◆ DATA TO EXAMINE

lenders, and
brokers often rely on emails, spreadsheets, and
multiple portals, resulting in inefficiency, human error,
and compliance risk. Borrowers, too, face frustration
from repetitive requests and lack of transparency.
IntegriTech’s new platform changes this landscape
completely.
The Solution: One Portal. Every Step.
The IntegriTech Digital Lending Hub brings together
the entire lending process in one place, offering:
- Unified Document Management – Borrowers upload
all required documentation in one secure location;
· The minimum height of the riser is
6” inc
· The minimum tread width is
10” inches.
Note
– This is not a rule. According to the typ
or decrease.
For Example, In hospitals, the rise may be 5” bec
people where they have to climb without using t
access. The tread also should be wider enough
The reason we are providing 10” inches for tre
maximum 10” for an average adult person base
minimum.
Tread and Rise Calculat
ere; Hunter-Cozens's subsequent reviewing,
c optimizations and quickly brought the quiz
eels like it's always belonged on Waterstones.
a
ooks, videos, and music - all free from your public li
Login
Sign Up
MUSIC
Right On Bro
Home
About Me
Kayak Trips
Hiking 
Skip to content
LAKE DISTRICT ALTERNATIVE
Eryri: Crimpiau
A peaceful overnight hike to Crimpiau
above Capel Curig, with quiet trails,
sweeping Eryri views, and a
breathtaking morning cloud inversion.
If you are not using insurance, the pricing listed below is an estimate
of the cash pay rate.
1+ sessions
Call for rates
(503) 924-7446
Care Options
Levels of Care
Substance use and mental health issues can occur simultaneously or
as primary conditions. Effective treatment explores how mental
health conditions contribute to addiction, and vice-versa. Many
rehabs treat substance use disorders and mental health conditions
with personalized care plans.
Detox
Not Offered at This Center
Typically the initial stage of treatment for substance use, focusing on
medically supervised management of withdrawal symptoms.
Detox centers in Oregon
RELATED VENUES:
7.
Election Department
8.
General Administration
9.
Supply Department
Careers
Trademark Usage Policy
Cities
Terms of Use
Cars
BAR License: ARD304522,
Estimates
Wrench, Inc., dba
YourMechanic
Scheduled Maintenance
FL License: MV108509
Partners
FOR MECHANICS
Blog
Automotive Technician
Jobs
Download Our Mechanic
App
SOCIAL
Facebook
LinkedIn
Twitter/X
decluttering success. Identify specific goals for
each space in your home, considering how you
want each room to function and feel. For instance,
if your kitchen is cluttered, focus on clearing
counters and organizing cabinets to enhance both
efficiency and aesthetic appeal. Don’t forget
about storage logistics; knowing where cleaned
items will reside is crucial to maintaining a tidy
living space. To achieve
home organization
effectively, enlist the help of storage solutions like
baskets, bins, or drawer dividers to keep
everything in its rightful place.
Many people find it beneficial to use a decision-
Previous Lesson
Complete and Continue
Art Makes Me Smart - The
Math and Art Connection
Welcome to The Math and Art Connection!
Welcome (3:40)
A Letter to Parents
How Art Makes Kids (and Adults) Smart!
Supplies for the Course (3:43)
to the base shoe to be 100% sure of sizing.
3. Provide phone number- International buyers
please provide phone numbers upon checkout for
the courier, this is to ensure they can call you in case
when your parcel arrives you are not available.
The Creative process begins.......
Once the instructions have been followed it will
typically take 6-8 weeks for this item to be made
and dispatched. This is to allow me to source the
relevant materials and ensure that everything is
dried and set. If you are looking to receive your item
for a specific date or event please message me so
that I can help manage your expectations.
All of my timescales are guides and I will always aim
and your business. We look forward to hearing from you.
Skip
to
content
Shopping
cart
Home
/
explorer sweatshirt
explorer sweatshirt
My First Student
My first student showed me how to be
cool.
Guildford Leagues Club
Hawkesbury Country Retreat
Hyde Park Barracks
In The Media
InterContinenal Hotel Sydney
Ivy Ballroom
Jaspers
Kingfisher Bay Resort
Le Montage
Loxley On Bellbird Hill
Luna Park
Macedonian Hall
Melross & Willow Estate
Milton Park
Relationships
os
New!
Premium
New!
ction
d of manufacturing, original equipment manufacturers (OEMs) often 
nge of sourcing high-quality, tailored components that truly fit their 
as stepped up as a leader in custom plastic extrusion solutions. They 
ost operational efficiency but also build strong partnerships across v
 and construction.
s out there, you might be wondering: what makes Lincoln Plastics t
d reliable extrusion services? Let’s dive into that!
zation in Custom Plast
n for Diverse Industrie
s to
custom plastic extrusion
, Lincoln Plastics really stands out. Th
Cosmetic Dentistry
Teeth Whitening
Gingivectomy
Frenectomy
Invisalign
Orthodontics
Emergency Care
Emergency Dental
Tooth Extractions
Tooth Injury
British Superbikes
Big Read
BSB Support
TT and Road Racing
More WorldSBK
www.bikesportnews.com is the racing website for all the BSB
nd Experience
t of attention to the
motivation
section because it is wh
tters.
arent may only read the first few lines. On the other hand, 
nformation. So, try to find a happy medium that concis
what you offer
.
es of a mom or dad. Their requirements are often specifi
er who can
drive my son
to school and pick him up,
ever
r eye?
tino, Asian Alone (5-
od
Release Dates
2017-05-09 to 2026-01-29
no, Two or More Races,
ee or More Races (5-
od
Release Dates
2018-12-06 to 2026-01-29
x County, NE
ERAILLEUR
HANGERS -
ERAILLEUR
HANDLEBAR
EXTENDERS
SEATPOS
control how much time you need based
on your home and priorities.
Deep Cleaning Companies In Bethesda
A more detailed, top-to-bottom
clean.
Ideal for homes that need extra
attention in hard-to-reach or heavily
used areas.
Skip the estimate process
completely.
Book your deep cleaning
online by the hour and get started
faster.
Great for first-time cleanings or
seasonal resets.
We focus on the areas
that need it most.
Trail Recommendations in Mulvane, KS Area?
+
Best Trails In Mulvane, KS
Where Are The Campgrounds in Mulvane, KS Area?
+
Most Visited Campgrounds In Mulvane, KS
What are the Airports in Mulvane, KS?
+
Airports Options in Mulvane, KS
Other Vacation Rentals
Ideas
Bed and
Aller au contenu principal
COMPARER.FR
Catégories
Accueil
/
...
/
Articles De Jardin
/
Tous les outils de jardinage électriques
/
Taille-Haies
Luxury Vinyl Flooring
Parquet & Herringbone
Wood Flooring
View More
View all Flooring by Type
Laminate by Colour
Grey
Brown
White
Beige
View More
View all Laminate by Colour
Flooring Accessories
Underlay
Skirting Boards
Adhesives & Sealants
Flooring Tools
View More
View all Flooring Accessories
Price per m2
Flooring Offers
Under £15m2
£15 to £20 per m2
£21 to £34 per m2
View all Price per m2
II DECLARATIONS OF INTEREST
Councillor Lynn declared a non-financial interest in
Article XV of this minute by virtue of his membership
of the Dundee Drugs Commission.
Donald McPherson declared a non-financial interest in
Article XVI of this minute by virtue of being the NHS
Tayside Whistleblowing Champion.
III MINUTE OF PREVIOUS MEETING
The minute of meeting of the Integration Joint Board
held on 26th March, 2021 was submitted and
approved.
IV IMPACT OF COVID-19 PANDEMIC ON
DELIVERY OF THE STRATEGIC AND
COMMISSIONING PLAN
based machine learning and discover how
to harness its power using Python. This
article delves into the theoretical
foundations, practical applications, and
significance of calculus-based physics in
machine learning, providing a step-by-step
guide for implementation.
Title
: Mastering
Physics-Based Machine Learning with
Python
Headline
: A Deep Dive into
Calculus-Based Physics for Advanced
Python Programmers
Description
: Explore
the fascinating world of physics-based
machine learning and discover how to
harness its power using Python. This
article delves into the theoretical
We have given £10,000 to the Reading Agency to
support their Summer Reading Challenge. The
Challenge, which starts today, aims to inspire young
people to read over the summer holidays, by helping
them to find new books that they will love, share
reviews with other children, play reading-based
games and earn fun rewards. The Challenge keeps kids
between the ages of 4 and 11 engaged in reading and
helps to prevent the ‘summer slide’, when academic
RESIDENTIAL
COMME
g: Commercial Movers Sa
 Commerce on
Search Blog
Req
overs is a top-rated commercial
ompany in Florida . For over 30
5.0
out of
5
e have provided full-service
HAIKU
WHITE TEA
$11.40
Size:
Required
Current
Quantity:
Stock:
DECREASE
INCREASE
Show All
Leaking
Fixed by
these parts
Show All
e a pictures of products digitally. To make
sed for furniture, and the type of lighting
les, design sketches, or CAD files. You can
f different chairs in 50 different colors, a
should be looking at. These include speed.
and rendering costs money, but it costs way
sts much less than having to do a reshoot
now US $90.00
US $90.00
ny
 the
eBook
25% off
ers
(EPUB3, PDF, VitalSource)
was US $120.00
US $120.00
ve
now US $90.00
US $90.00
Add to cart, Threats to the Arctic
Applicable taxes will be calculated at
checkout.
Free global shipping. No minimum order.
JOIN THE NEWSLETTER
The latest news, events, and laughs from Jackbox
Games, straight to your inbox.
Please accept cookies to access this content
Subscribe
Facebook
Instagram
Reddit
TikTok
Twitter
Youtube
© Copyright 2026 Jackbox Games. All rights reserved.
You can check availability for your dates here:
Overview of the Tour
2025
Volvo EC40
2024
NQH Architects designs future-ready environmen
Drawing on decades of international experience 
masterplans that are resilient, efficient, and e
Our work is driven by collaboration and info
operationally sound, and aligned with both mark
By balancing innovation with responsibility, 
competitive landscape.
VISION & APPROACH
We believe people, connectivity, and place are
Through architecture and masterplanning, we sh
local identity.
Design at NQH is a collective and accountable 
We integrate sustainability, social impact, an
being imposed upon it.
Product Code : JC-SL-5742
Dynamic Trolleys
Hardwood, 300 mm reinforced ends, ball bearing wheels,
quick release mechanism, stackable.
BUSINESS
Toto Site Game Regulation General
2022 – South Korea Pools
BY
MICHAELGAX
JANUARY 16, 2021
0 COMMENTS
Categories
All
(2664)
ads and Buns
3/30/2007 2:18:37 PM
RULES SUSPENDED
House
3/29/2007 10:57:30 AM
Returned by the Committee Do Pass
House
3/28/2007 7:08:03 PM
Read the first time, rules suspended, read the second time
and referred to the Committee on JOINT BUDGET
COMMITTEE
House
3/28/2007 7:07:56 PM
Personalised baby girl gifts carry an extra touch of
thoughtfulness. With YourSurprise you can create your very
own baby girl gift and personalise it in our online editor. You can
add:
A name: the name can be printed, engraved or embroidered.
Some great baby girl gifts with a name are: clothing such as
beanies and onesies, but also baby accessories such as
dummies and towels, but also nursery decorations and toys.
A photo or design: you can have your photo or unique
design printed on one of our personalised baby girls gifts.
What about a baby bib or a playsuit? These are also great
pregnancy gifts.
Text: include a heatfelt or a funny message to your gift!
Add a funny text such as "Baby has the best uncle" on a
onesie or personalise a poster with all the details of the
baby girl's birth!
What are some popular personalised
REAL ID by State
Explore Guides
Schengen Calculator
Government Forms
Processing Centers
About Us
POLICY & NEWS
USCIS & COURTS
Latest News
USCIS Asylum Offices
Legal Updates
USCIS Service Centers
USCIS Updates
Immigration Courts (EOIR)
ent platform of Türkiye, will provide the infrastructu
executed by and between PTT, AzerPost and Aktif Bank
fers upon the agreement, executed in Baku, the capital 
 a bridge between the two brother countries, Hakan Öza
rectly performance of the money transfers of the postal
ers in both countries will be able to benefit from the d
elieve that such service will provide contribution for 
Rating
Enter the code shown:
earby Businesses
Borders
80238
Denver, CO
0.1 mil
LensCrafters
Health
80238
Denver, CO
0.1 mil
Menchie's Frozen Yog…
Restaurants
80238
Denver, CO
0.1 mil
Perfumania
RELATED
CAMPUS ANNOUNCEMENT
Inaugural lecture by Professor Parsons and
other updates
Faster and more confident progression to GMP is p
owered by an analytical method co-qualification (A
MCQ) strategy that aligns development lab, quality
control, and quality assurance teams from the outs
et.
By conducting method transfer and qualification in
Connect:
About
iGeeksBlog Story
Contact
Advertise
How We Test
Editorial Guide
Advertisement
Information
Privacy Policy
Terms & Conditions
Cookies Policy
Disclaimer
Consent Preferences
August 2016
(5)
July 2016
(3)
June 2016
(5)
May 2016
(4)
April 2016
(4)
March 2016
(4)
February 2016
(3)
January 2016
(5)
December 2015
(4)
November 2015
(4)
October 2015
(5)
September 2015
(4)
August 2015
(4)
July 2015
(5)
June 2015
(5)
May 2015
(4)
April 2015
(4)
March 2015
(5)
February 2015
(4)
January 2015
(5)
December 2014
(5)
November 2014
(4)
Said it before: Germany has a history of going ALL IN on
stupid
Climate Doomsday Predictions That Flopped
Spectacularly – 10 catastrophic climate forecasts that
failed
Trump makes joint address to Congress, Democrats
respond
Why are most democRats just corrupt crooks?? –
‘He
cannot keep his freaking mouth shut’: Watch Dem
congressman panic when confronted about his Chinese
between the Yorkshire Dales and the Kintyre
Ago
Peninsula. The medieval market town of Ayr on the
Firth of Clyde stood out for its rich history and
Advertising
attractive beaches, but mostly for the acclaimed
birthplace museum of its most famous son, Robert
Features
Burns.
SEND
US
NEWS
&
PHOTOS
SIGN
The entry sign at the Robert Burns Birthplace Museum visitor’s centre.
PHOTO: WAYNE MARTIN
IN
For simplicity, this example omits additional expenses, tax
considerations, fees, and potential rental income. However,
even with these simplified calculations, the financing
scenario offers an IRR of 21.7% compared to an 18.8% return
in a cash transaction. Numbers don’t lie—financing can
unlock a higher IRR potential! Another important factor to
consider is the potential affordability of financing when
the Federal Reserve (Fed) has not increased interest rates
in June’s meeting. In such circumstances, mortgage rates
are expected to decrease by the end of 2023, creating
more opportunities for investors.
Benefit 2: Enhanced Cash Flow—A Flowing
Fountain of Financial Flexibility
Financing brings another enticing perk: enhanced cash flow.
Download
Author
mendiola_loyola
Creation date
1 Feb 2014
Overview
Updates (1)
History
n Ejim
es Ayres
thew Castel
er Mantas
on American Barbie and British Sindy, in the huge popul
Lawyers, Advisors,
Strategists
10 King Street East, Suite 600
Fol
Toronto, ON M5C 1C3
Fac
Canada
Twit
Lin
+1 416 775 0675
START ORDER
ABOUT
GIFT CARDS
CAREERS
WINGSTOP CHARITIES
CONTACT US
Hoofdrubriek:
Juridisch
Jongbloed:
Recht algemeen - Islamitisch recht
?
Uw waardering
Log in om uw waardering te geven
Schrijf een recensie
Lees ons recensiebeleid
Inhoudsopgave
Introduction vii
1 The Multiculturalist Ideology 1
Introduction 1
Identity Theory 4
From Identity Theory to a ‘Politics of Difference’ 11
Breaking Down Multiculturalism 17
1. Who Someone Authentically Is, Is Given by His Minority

◆ WHAT IS NEEDED
In the listing above, find the line containing "ere; Hunter-Cozens's subsequent" and the line containing "Kayak Trips". Output them and every line between, exactly, and nothing else.

◆ WRITTEN ANSWER
ere; Hunter-Cozens's subsequent reviewing,
c optimizations and quickly brought the quiz
eels like it's always belonged on Waterstones.
a
ooks, videos, and music - all free from your public li
Login
Sign Up
MUSIC
Right On Bro
Home
About Me
Kayak Trips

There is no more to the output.